Looks like this question got the most upvotes so let me start with it and try and give as much context as I can.
At Google we had the following heuristic for marketing which was:
1.) Know the user
2.) Know the magic
3.) Connect the two
It informed our marketing overall, but especially our positioning and messaging. You asked about both and I would actually separate the two.
For positioning it's always a good idea to start with the product and engineering teams. They are typically the closest to the vision of the product--who it's for/what it does/how does it do it i.e. the "magic". I often use the metaphor that if the product is a movie, PM and Eng will typically cook up the plot, while it's product marketing's job to deliver the narrative.

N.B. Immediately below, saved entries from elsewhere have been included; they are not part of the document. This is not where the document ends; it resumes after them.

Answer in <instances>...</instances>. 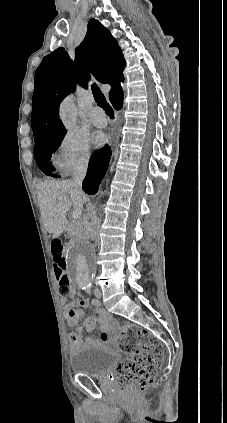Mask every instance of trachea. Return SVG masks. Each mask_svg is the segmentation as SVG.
Segmentation results:
<instances>
[{
	"mask_svg": "<svg viewBox=\"0 0 227 423\" xmlns=\"http://www.w3.org/2000/svg\"><path fill=\"white\" fill-rule=\"evenodd\" d=\"M92 92L94 95V99L95 102L97 103V105L101 108H103V110L105 111V113L109 116H113L114 112L112 107L109 105V103L107 102L104 94L102 93V91L100 90V88L97 87L96 84L92 85Z\"/></svg>",
	"mask_w": 227,
	"mask_h": 423,
	"instance_id": "1",
	"label": "trachea"
}]
</instances>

Sales is also a good stakeholder for positioning. They'll help you narrow down the "user" details, especially in enterprise where they spend more time with customers than anyone else in the organization. So it really behooves you to spend as much time with sales as you can. Done right, product marketing is sale's best friend.
So at big companies, prod, eng and sales are typically good places to start for positioning while at smaller companies, like startups, you may want to involve the founder and leadership team early as they have most of the datapoints. But I'd keep the stakeholder list pretty tight overall when it comes to positioning otherwise you'll tend to swirl and it's really important to nail positioning first, because messaging is the by product.

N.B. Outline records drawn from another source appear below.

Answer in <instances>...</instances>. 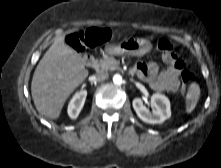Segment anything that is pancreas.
Listing matches in <instances>:
<instances>
[{
  "label": "pancreas",
  "instance_id": "cf45deb5",
  "mask_svg": "<svg viewBox=\"0 0 221 168\" xmlns=\"http://www.w3.org/2000/svg\"><path fill=\"white\" fill-rule=\"evenodd\" d=\"M95 69L96 71H113L119 69V64L113 56H104L97 61Z\"/></svg>",
  "mask_w": 221,
  "mask_h": 168
}]
</instances>
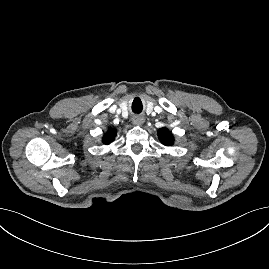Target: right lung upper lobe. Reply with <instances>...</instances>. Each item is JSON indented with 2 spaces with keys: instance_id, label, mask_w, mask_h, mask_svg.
<instances>
[{
  "instance_id": "cb5924a9",
  "label": "right lung upper lobe",
  "mask_w": 269,
  "mask_h": 269,
  "mask_svg": "<svg viewBox=\"0 0 269 269\" xmlns=\"http://www.w3.org/2000/svg\"><path fill=\"white\" fill-rule=\"evenodd\" d=\"M116 130L110 128L103 136L102 141L104 144H110L111 142H113V140L115 139L116 136Z\"/></svg>"
}]
</instances>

Per the Google heuristic above, positioning covers the user and the magic. Connecting the two is where messaging comes in, and that's where you should open up the aperture when it comes to stakeholder management IMO. This is where Demand Gen, Field, AR, PR or even support stakeholders comes in.
The reason is simple. As the product marketer, people will and should treat you as the SME when it comes to the product positioning but will likely want to help shape what messaging looks like at the last mile, whether that's on the web, email copy, print ads, events and activations, or when talking to the press and analysts. After all, they own those channels, are directly responsible for their performance and know what typically plays well and performs--or not. The worst thing you can do is go against the grain and be precious about a turn of phrase or a cool tagline.
At Salesforce, we had a campaign where with partners where we thought we could riff of the expression "being on cloud nine". Well that worked well in NORAM, but didn't make sense in other markets where the expression was meaningless when translated.
So when it comes to positoning, be ruthless and direct about who has input as you don't want to swirl on that or compromise. But for messaging, take the inputs, and to paraphrase Bruce Lee "be like water". While you shouldn't let the substance change, you want your message to resonate.